Task to complete:
Please return every line below that contains the string "labels".

Extracted material:
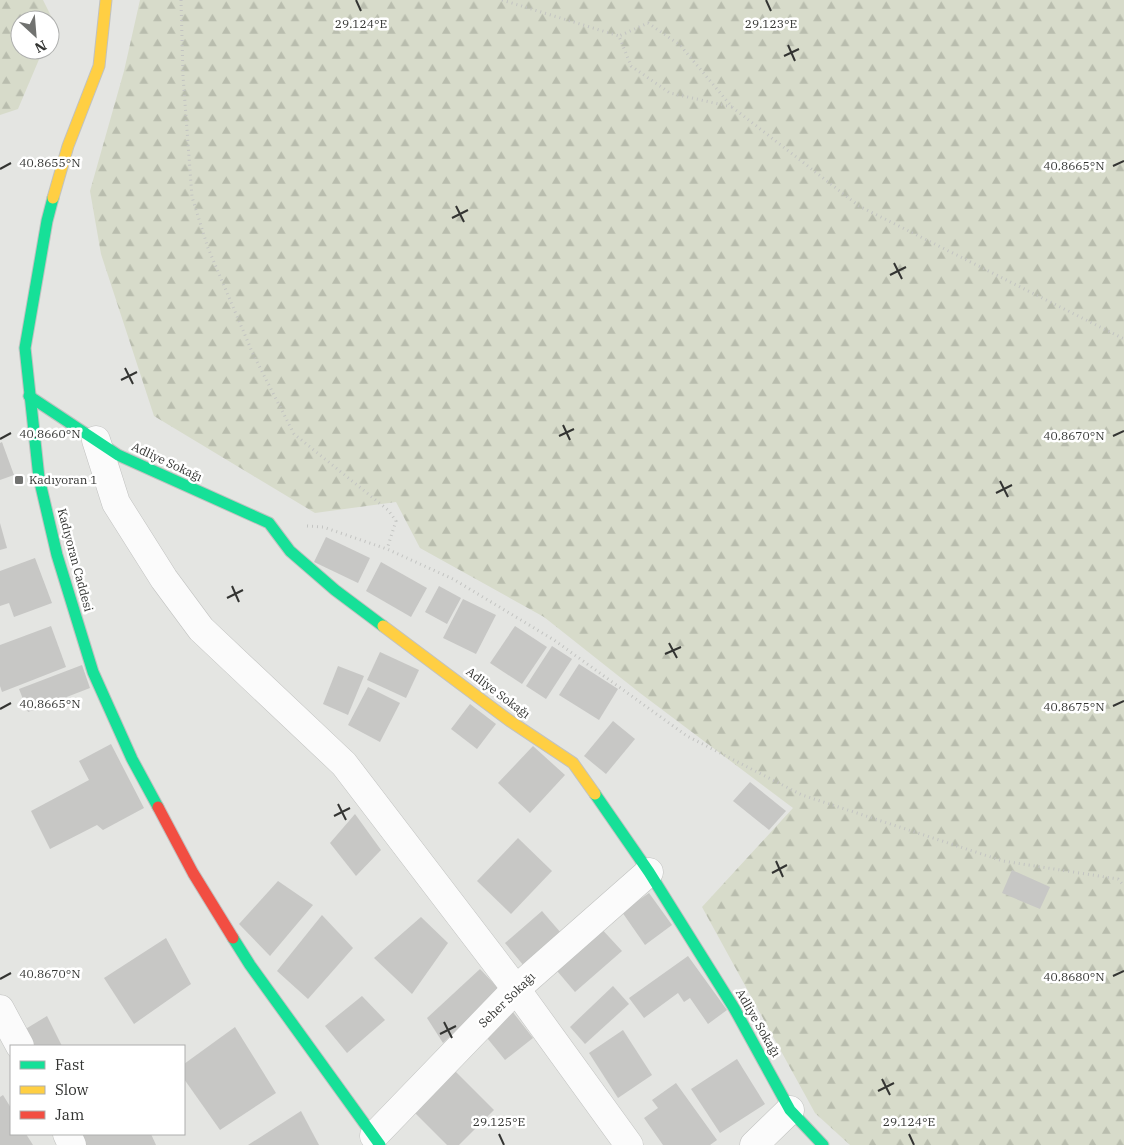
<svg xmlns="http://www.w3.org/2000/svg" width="1124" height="1145" font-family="'IBM Plex Serif',serif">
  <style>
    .forest { fill: url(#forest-firs) }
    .building { fill: #c7c7c5 }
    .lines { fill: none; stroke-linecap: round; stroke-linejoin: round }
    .street-casing { stroke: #c1c2c0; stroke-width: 29 }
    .fast-casing { stroke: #c1c2c0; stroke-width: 13 }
    .slow-casing { stroke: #c1c2c0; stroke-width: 13 }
    .jam-casing { stroke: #c1c2c0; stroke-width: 13 }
    .path { stroke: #c3c4c2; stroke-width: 3; stroke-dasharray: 1 4; stroke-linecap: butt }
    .street { stroke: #fbfbfb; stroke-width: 28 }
    .fast { stroke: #16e098; stroke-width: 11 }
    .slow { stroke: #ffcf43; stroke-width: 11 }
    .jam { stroke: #f24e42; stroke-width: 11 }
    .ticks { fill: none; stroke: #333432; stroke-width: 2 }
    .poi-dot { fill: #717270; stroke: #fff; stroke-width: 2 }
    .labels { text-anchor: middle; stroke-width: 5; stroke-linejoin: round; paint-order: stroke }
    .street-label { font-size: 12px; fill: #333432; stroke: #fff }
    .poi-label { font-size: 12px; fill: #333432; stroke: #fff; text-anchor: start }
    .ticks-label { font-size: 12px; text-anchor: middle; fill: #333432; stroke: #fff; stroke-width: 5; stroke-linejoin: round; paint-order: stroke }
  </style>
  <defs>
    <pattern id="forest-firs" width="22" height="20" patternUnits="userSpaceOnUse" patternTransform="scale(1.25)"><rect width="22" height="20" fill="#d7dbca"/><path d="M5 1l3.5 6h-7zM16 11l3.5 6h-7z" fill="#b9bdae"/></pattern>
  </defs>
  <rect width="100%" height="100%" fill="#e4e5e2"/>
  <g class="forest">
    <path d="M 0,0 L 43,0 L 55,24 L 50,34 L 50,20 L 20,20 L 20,50 L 43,50 L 18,109 L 0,115 Z"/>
    <path d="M 140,0 L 1124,0 L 1124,1145 L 850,1145 L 815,1113 L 702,907 L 793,808 L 640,693 L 544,617 L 420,548 L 396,502 L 315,513 L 154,416 L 101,254 L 90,191 L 124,71 Z"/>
  </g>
  <g class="building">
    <path d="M 2,442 L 14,475 L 0,480 L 0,443 Z"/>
    <path d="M 0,523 L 7,548 L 0,550 Z"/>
    <path d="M 326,537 L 370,558 L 358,583 L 314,562 Z"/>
    <path d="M 35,558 L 52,603 L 14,617 L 9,603 L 0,606 L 0,571 Z"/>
    <path d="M 381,562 L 427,588 L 411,617 L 366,591 Z"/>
    <path d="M 439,586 L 461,598 L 447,624 L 425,612 Z"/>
    <path d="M 463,599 L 496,615 L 476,654 L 443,638 Z"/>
    <path d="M 51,626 L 66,667 L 2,692 L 0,686 L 0,645 Z"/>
    <path d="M 515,626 L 547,647 L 522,684 L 490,663 Z"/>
    <path d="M 552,646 L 572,659 L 546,699 L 526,686 Z"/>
    <path d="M 380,652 L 419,670 L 406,698 L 367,680 Z"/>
    <path d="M 579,664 L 618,689 L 599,720 L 559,695 Z"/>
    <path d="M 82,665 L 90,688 L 28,712 L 19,689 Z"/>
    <path d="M 338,666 L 364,676 L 348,715 L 323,704 Z"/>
    <path d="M 368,687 L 400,703 L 380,742 L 348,725 Z"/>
    <path d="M 470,704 L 496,724 L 477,749 L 451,729 Z"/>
    <path d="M 613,721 L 635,739 L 606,774 L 584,756 Z"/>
    <path d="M 111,744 L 144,808 L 103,830 L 97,825 L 50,849 L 31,811 L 89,780 L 79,761 Z"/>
    <path d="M 533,746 L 565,775 L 530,813 L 498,783 Z"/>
    <path d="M 750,782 L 786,811 L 769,830 L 733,801 Z"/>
    <path d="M 355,814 L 381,850 L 356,876 L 330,843 Z"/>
    <path d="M 518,838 L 552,871 L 511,914 L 477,881 Z"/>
    <path d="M 1012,870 L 1050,887 L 1040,909 L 1002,893 Z"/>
    <path d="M 278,881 L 313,905 L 270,956 L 239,924 Z"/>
    <path d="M 649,893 L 672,925 L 645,945 L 622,912 Z"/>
    <path d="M 542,911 L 561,933 L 524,966 L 505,943 Z"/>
    <path d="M 322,915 L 353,948 L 308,999 L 277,971 Z"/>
    <path d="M 421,917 L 448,943 L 412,994 L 374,958 Z"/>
    <path d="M 598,925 L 622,951 L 575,992 L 552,965 Z"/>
    <path d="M 166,938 L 191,984 L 134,1024 L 104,978 Z"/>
    <path d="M 688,956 L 727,1010 L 708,1024 L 690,998 L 684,1002 L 678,993 L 644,1018 L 629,998 Z"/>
    <path d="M 480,969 L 499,989 L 443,1043 L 427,1018 Z"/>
    <path d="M 613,986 L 629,1004 L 585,1044 L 570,1027 Z"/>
    <path d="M 362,996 L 385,1020 L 347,1053 L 325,1026 Z"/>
    <path d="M 512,1011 L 533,1038 L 505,1060 L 483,1033 Z"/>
    <path d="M 47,1016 L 62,1046 L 20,1046 L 14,1036 Z"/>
    <path d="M 235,1027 L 276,1093 L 220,1130 L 184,1079 L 184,1064 Z"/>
    <path d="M 623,1030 L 652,1075 L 618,1098 L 589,1053 Z"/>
    <path d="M 737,1059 L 765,1104 L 720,1133 L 691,1089 Z"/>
    <path d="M 454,1070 L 494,1110 L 459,1145 L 447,1145 L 413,1111 Z"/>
    <path d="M 676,1083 L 717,1140 L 710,1145 L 663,1145 L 644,1118 L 658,1108 L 652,1100 Z"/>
    <path d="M 3,1095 L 11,1108 L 11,1134 L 26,1134 L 33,1145 L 0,1145 L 0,1097 Z"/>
    <path d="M 301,1111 L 319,1145 L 248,1145 Z"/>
    <path d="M 70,1134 L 151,1134 L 156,1145 L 77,1145 Z"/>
  </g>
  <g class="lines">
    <defs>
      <g id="street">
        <path d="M 96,440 L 116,503 L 164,579 L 201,629 L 344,764 L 516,989 L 629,1145"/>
        <path d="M 0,1009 L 20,1046"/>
        <path d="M 67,1134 L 72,1145"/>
        <path d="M 374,1136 L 516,989 L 649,872"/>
        <path d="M 754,1145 L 790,1110"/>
      </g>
      <g id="fast">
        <path d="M 53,198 L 47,221 L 25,348 L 39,478 L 57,555 L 93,672 L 132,759 L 158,807"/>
        <path d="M 29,396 L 118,455 L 269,523 L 290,551 L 335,590 L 383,626"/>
        <path d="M 595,794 L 649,872 L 734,1008 L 790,1110 L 823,1145"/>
        <path d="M 233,938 L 250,965 L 380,1145"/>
      </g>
      <g id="slow">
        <path d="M 53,198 L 68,146 L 99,66 L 106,0"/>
        <path d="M 383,626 L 510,721 L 573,763 L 595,794"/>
      </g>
      <path id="jam" d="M 158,807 L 193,873 L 233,938"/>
    </defs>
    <use href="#street" class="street-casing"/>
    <use href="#fast" class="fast-casing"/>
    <use href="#slow" class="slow-casing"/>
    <use href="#jam" class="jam-casing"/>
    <g class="path">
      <path d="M 181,0 L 183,76 L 192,197 L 208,248 L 253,354 L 294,434 L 388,510 L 396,521 L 387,549"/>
      <path d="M 502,0 L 619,36"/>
      <path d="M 732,107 L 670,93 L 631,66 L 619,36 L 648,23 L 680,45 L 732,107 L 859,206 L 1124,339"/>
      <path d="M 307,526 L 323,527 L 387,549 L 453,579 L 554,640 L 687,736 L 802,795 L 1003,861 L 1118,879 L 1124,886"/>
    </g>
    <use href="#street" class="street"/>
    <use href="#fast" class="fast"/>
    <use href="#slow" class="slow"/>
    <use href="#jam" class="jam"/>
  </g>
  <path class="ticks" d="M 356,0 L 361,11M 766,0 L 771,11M 788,45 L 795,61M 784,56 L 799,49M 1113,166 L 1124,161M 0,169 L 11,163M 456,206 L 464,222M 452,218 L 468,210M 894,263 L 902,279M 890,275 L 906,267M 125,368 L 133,384M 121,380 L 137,372M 563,425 L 570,440M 559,436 L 574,429M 1113,436 L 1124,431M 0,439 L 11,433M 1000,481 L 1008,497M 996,493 L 1012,485M 232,586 L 239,602M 227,598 L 243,590M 669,643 L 677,658M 665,654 L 681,647M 1113,706 L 1124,701M 0,709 L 11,703M 338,804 L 346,820M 334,816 L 350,808M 776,861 L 783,877M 772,873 L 787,865M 1113,976 L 1124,971M 0,979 L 11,973M 444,1022 L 452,1038M 440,1034 L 456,1026M 882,1079 L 890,1095M 878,1091 L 894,1083M 499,1134 L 504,1145M 909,1134 L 914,1145"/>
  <rect class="poi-dot" x="14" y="475" width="10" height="10" rx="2.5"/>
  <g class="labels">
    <g class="street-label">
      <text transform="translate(167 462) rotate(25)" y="4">Adliye Sokağı</text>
      <text transform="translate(75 560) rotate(75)" y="4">Kadıyoran Caddesi</text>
      <text transform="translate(498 693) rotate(37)" y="4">Adliye Sokağı</text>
      <text transform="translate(507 1000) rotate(-44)" y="4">Seher Sokağı</text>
      <text transform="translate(758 1023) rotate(60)" y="4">Adliye Sokağı</text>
    </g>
    <g class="poi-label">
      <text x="29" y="484">Kadıyoran 1</text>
    </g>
  </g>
  <g class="ticks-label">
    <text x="361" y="28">29.124°E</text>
    <text x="771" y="28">29.123°E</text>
    <text x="50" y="167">40.8655°N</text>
    <text x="1074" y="170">40.8665°N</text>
    <text x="50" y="438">40.8660°N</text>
    <text x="1074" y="440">40.8670°N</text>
    <text x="50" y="708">40.8665°N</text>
    <text x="1074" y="711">40.8675°N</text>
    <text x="50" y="978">40.8670°N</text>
    <text x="1074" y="981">40.8680°N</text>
    <text x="499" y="1126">29.125°E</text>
    <text x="909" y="1126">29.124°E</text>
  </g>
  <rect x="10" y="1045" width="175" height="90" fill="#ffffff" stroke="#adaead"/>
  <rect x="20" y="1061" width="25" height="8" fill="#16e098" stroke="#adaead"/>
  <text x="55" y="1070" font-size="15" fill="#333432">Fast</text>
  <rect x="20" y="1086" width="25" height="8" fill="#ffcf43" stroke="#adaead"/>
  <text x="55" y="1095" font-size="15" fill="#333432">Slow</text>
  <rect x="20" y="1111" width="25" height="8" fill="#f24e42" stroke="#adaead"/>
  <text x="55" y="1120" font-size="15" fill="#333432">Jam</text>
  <g transform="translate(35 35) rotate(154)"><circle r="24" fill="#ffffff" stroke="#adaead"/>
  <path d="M0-4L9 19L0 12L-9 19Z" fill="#717270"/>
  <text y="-8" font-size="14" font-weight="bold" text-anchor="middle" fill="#333432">N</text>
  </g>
</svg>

Answer:
    .labels { text-anchor: middle; stroke-width: 5; stroke-linejoin: round; paint-order: stroke }
  <g class="labels">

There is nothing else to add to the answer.